In the Autumn of 1952, both Stravinsky and Boulez were invited to dine at Virgil Thompson’s New York apartment. Boulez had already written ‘Stravinsky Remains’ which analysed the rhythmic invention in The Rite. However, Boulez did not hide his disdain for Stravinsky’s neoclassicism in this chapter. Similarly, although Stravinsky praised Le Marteau, Boulez’s music remained foreign to him. For some years, the two friends entered into an unspoken pact that Boulez would stop speaking disrespectfully regarding Stravinsky’s neoclassicism and Stravinsky would speak eloquently about Boulez, as well as pointing to Webern as the way forward in serialism and not to Schoenberg. In spite of Stravinsky’s turn to serialism, he could seemingly do nothing to be accepted by the European avant-garde. His friendship with Boulez ultimately ended due primarily to problems over the 1957 performance of Threni and Souvtchinsky’s machinations, even though Stravinsky liked Boulez the man and respected the musician.

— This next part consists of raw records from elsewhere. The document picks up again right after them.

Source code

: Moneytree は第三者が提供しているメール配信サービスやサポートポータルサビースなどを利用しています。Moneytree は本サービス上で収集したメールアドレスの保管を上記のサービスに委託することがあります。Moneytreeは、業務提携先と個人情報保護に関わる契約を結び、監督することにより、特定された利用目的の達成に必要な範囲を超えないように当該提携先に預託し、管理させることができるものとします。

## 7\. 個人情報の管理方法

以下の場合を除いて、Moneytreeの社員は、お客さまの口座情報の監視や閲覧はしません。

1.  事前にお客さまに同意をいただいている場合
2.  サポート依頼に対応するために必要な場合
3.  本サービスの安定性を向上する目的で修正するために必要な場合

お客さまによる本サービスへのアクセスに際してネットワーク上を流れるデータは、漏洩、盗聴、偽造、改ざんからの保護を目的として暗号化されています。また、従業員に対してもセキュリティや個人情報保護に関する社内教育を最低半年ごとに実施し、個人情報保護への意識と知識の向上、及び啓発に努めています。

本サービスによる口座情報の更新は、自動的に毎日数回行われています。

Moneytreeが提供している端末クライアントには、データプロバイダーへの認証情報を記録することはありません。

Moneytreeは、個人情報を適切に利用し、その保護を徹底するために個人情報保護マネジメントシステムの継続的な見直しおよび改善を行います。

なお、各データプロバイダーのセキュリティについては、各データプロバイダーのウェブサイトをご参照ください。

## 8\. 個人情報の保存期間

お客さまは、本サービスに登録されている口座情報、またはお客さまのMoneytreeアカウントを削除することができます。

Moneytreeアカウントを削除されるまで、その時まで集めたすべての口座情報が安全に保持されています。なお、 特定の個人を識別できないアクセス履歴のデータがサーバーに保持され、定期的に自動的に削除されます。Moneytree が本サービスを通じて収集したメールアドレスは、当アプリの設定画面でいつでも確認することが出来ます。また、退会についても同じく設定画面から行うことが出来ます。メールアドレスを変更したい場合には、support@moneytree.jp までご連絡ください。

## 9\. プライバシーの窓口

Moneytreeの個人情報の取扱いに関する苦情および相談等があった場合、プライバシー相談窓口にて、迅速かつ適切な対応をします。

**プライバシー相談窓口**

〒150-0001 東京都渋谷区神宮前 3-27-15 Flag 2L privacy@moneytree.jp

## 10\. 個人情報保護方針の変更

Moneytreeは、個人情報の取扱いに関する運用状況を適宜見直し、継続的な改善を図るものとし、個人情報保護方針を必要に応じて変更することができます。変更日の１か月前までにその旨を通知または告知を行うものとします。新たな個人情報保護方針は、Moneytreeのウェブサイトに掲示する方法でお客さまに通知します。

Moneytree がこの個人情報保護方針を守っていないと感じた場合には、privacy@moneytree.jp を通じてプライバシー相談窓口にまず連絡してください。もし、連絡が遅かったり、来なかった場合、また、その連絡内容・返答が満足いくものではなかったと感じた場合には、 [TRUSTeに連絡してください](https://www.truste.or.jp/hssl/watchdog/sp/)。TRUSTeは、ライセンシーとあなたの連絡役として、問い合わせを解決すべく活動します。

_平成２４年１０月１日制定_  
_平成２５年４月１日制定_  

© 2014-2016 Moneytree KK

This chapter discusses Boulez’s formal and informal music education, beginning with his early musical training and his formal studies in Lyon and Paris. In Paris, the importance of his informal education emerges, including his relationships with important mentors. His development as a conductor and lecturer on music is also considered. Although many would consider these professional activities, Boulez’s emergence as a writer, lecturer and conductor was accomplished during a period of extensive experimentation in composition. He reflected, in retrospect, on his mentors and related ‘apprenticeships’ and how they shaped his thinking as a musician. While Boulez was a lifelong autodidact, the discussion closes at the end of his formative period around 1960.

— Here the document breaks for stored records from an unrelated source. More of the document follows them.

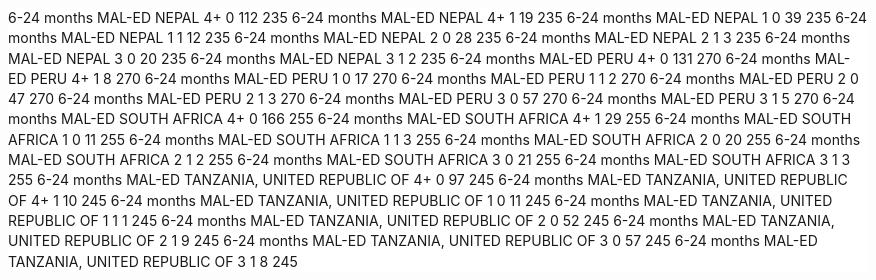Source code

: 6-24 months   MAL-ED           NEPAL                          4+                  0      112     235
6-24 months   MAL-ED           NEPAL                          4+                  1       19     235
6-24 months   MAL-ED           NEPAL                          1                   0       39     235
6-24 months   MAL-ED           NEPAL                          1                   1       12     235
6-24 months   MAL-ED           NEPAL                          2                   0       28     235
6-24 months   MAL-ED           NEPAL                          2                   1        3     235
6-24 months   MAL-ED           NEPAL                          3                   0       20     235
6-24 months   MAL-ED           NEPAL                          3                   1        2     235
6-24 months   MAL-ED           PERU                           4+                  0      131     270
6-24 months   MAL-ED           PERU                           4+                  1        8     270
6-24 months   MAL-ED           PERU                           1                   0       17     270
6-24 months   MAL-ED           PERU                           1                   1        2     270
6-24 months   MAL-ED           PERU                           2                   0       47     270
6-24 months   MAL-ED           PERU                           2                   1        3     270
6-24 months   MAL-ED           PERU                           3                   0       57     270
6-24 months   MAL-ED           PERU                           3                   1        5     270
6-24 months   MAL-ED           SOUTH AFRICA                   4+                  0      166     255
6-24 months   MAL-ED           SOUTH AFRICA                   4+                  1       29     255
6-24 months   MAL-ED           SOUTH AFRICA                   1                   0       11     255
6-24 months   MAL-ED           SOUTH AFRICA                   1                   1        3     255
6-24 months   MAL-ED           SOUTH AFRICA                   2                   0       20     255
6-24 months   MAL-ED           SOUTH AFRICA                   2                   1        2     255
6-24 months   MAL-ED           SOUTH AFRICA                   3                   0       21     255
6-24 months   MAL-ED           SOUTH AFRICA                   3                   1        3     255
6-24 months   MAL-ED           TANZANIA, UNITED REPUBLIC OF   4+                  0       97     245
6-24 months   MAL-ED           TANZANIA, UNITED REPUBLIC OF   4+                  1       10     245
6-24 months   MAL-ED           TANZANIA, UNITED REPUBLIC OF   1                   0       11     245
6-24 months   MAL-ED           TANZANIA, UNITED REPUBLIC OF   1                   1        1     245
6-24 months   MAL-ED           TANZANIA, UNITED REPUBLIC OF   2                   0       52     245
6-24 months   MAL-ED           TANZANIA, UNITED REPUBLIC OF   2                   1        9     245
6-24 months   MAL-ED           TANZANIA, UNITED REPUBLIC OF   3                   0       57     245
6-24 months   MAL-ED           TANZANIA, UNITED REPUBLIC OF   3                   1        8     245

Boulez’s status as a modern is rarely doubted. Yet he provided relatively little by way of explicit reflection on the concept of modernity. This chapter traces a path via Charles Baudelaire’s formulation in his essay, ‘The Painter of Modern Life’, and Michel Foucault’s commentary on it, to Foucault’s essay on Boulez himself, ‘Pierre Boulez, ou l’écran traversé’. There, Boulez is seen as motivated by ‘the necessity of a conjuncture’, an imperative for action demanded by whatever nexus of circumstances and contradictions confronts the individual in the present. The conjuncture, as further amplified by Louis Althusser, offers useful perspectives on Boulez’s modernity, which is often characterised as prescriptive and deterministic but which emerges here as relativist and perspectival, stressing contingency rather than inevitability. Above all, modernity comes to signify not a binding aesthetic but an enduring ethic, whose manifestations remain particular to the historical and problem contexts in which they arise.